As the first day of public school in the 2023-2024 academic year came along, more than 1,100 students at 10 Oahu public high schools and 250 students at four schools on Kauai who should have been provided rides to school on a Department of Education (DOE)-scheduled bus were left to get themselves to class by some other method.
The DOE, unable to find enough bus drivers to transport those students, arranged with Oahu’s TheBus and the KauaiBus service to provide all students at affected high schools with free public bus passes. But while that solution, announced two weeks before school started, is better than nothing, it falls short of acceptable service.
Recognizing this, Gov. Josh Green signed an emergency proclamation that temporarily allows vehicles other than school buses, and licensed commercial drivers without a federally issued school bus driver license endorsement, to transport students. That action gives the DOE more options to provide the affected students with transportation — but only for a limited time.
The DOE must now act with a proper sense of urgency to restore the affected routes.
There are many good reasons for providing dedicated school bus service, and any number of reasons that a parent might prefer school bus service to a public bus pass. Among them: assurance that students will be efficiently transported directly to and from their schools. In at least some cases, the time and distance some students must cover to make use of public transportation is far out of bounds.
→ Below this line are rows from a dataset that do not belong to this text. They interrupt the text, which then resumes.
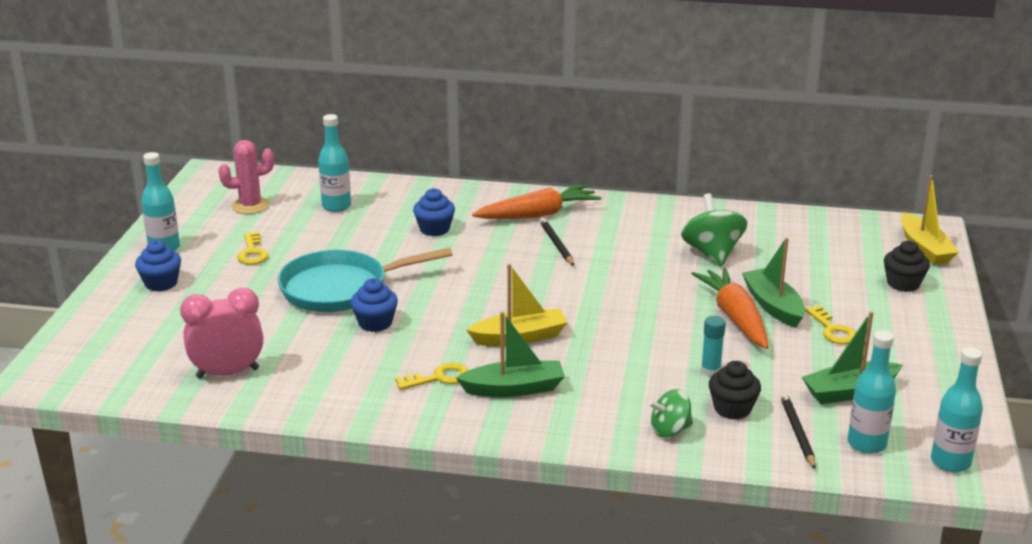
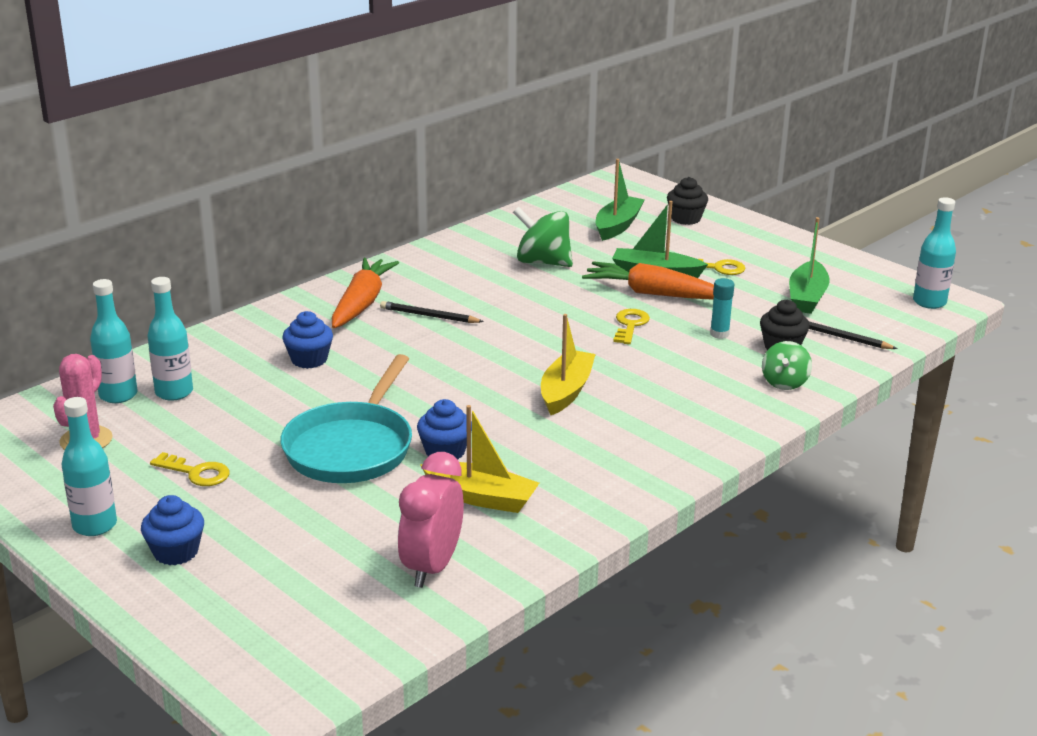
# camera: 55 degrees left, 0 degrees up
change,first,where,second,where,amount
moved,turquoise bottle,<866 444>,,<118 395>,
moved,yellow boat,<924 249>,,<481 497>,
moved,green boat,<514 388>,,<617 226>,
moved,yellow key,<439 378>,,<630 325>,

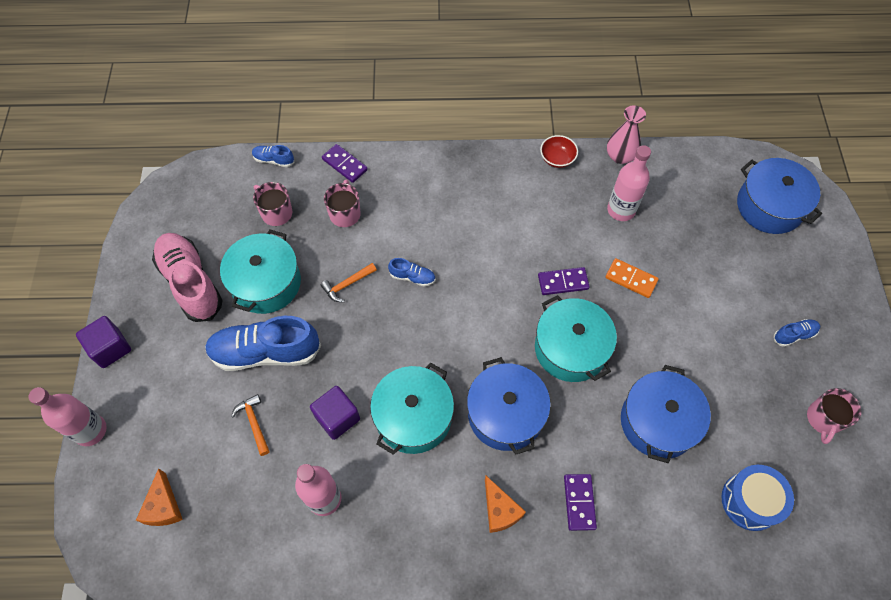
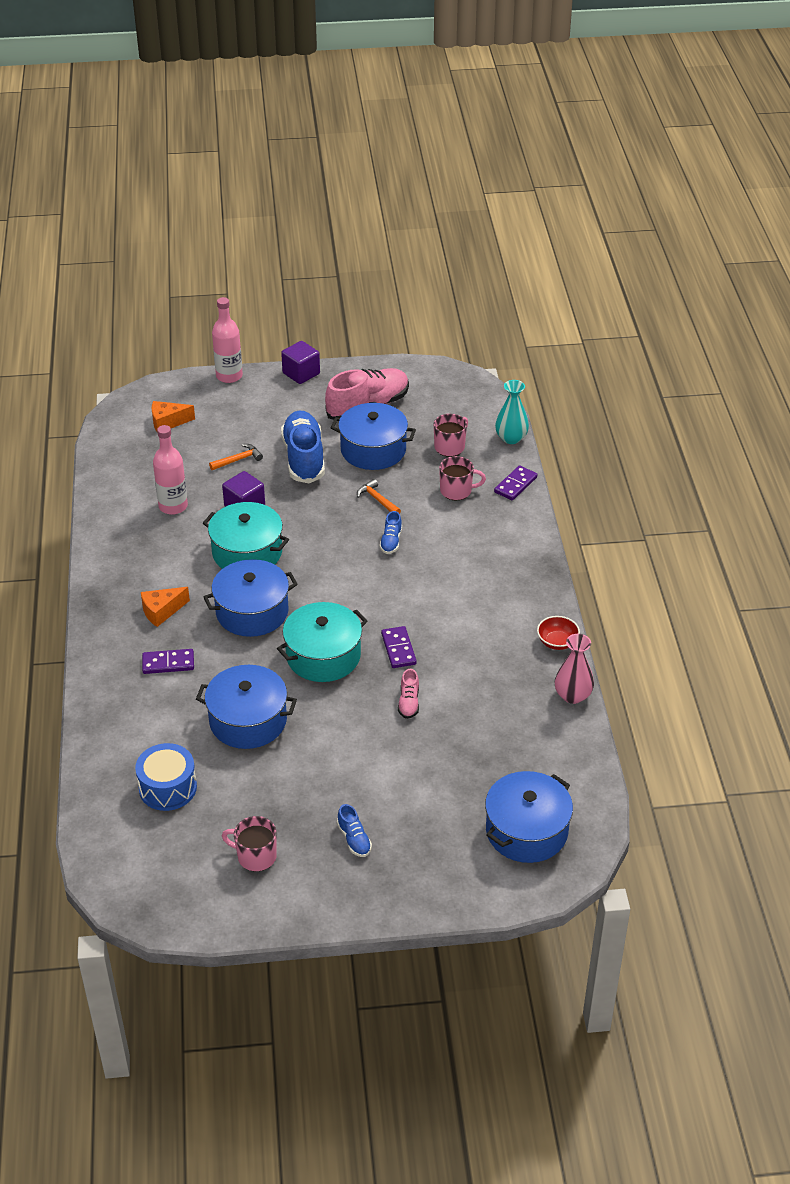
# camera: 85 degrees right, 20 degrees down
change,first,where,second,where,amount
recoloured,turquoise pot,<266 283>,blue pot,<373 450>,
replaced,orange domino,<631 279>,pink shoe,<409 702>,
replaced,blue shoe,<274 160>,turquoise vase,<511 438>,
removed,pink bottle,<621 210>,,,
State Rep. Trish La Chica revealed this problem on her own initiative when, responding to constituent concerns, she attempted to catch Honolulu’s TheBus to get from Koa Ridge in Central Oahu to Pearl City High School. She found that it took more than 1 1 /2 hours to go the 8 miles required. Nearly half of that time was spent making a mile-long walk to the nearest bus stop at the start, and another 1/2-mile walk to the school, her destination.
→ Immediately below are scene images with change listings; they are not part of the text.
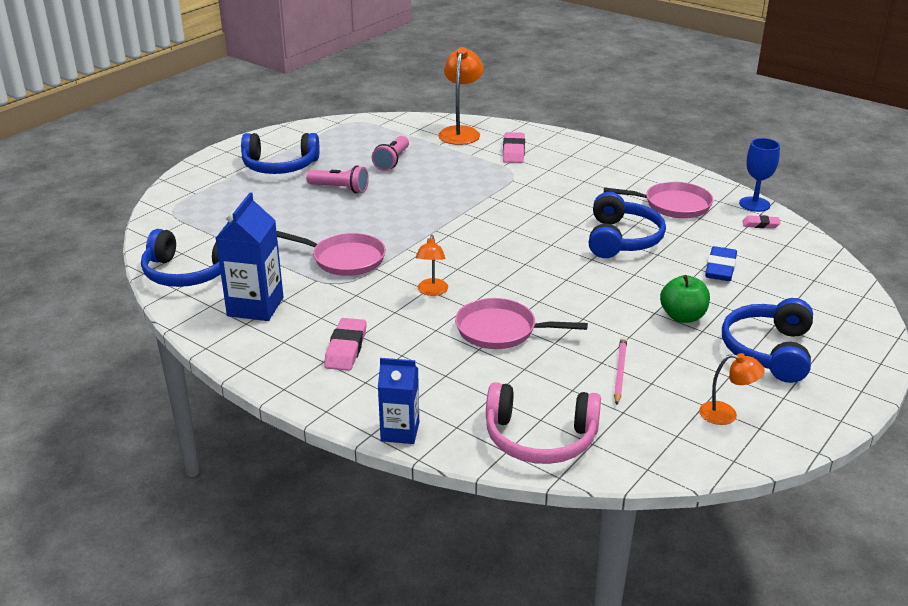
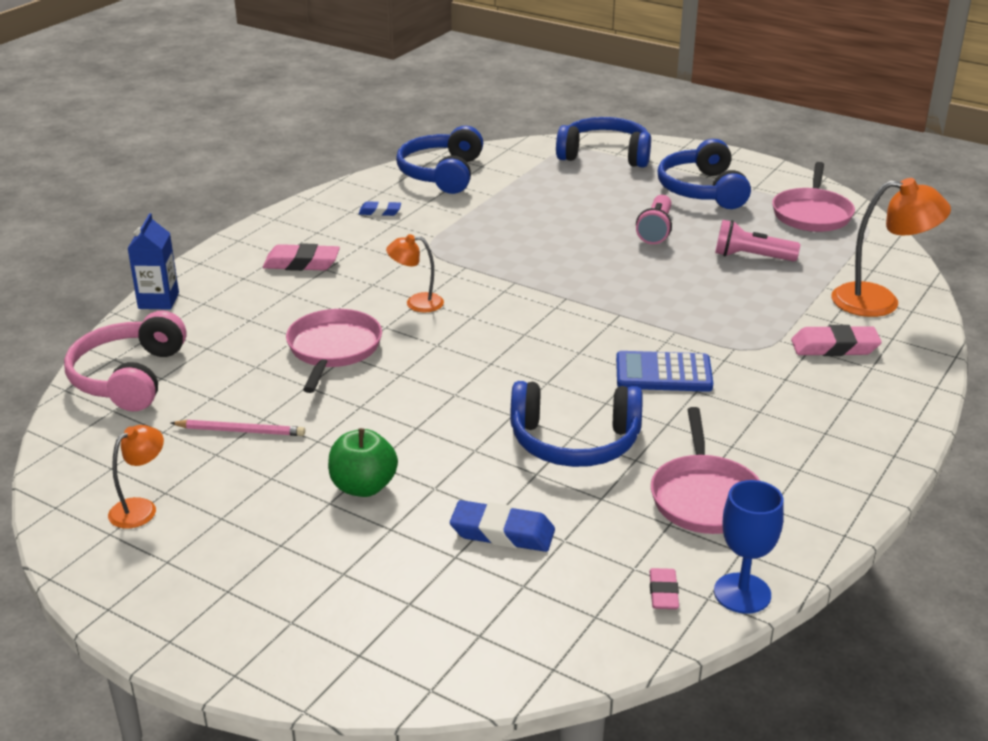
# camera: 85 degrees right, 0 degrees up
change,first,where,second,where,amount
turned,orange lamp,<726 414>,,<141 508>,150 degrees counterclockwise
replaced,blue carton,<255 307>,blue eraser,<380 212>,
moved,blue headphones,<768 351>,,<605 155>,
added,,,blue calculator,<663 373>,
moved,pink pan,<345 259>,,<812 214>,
“This is unacceptable, and our kids deserve better options,” La Chica said, and she’s absolutely right.
Pearl City Neighborhood Board Chair Larry Veray, for one, grasped the urgency of the issue, calling it an “emergency priority situation.” He appealed to the city to bring bus routes closer to Pearl City High, to no avail.
The following week, on Aug. 17, the governor issued an emergency proclamation temporarily suspending certain legal provisions to allow use of transport vehicles such as motor coaches, minibuses and vans, which can be driven by those with a commercial passenger vehicle license.
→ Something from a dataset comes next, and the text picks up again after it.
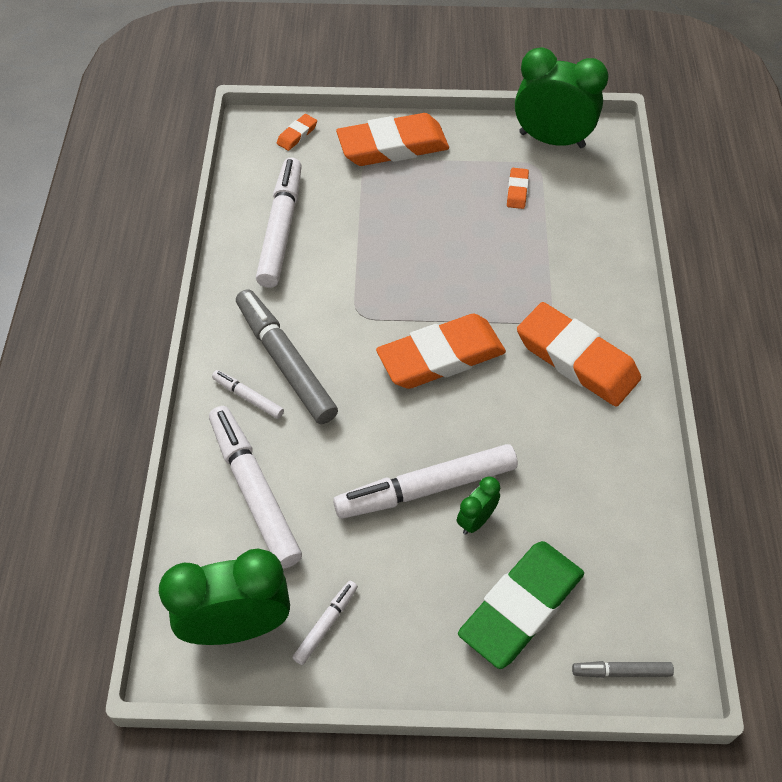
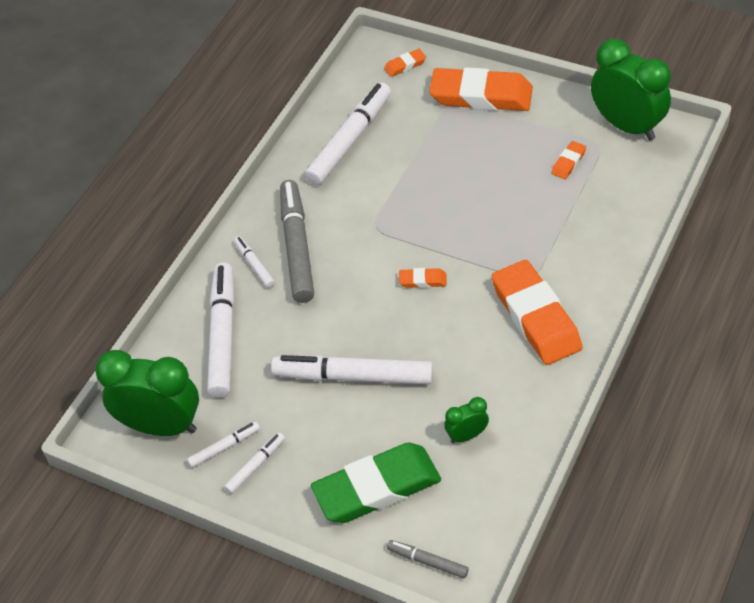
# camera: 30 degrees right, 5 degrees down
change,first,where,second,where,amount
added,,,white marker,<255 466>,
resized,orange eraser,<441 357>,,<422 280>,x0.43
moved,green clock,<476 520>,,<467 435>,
The benefit is that commercial drivers ineligible to provide transportation for the DOE under normal standards can now be recruited, broadening the employment pool. It’s a smart idea that increases flexibility without sacrificing safety — and it should have been proposed before school started.
Students subject to a complex and time-consuming route such as La Chica exposed are at risk of missing school, and that shouldn’t be allowed to happen.
Hawaii has been severely short of drivers for years, as have many school districts across the United States. Low pay, difficult working conditions, including student misbehavior, and the COVID-19 pandemic are among the reasons. That this problem should reach the level of a statewide “emergency” suggests the DOE should have taken stronger and more proactive steps, earlier in the process, to ensure that solutions were in place before the start of the school year.
The ultimate solution is to reduce or end Hawaii’s severe shortage of public school bus drivers — more than 200 for the current school year — through aggressive recruitment and incentives. Of course, it will not be easy or quick. In the meantime, DOE needs to continue to develop and implement reliable alternatives to getting its students to school safe, sound and on time.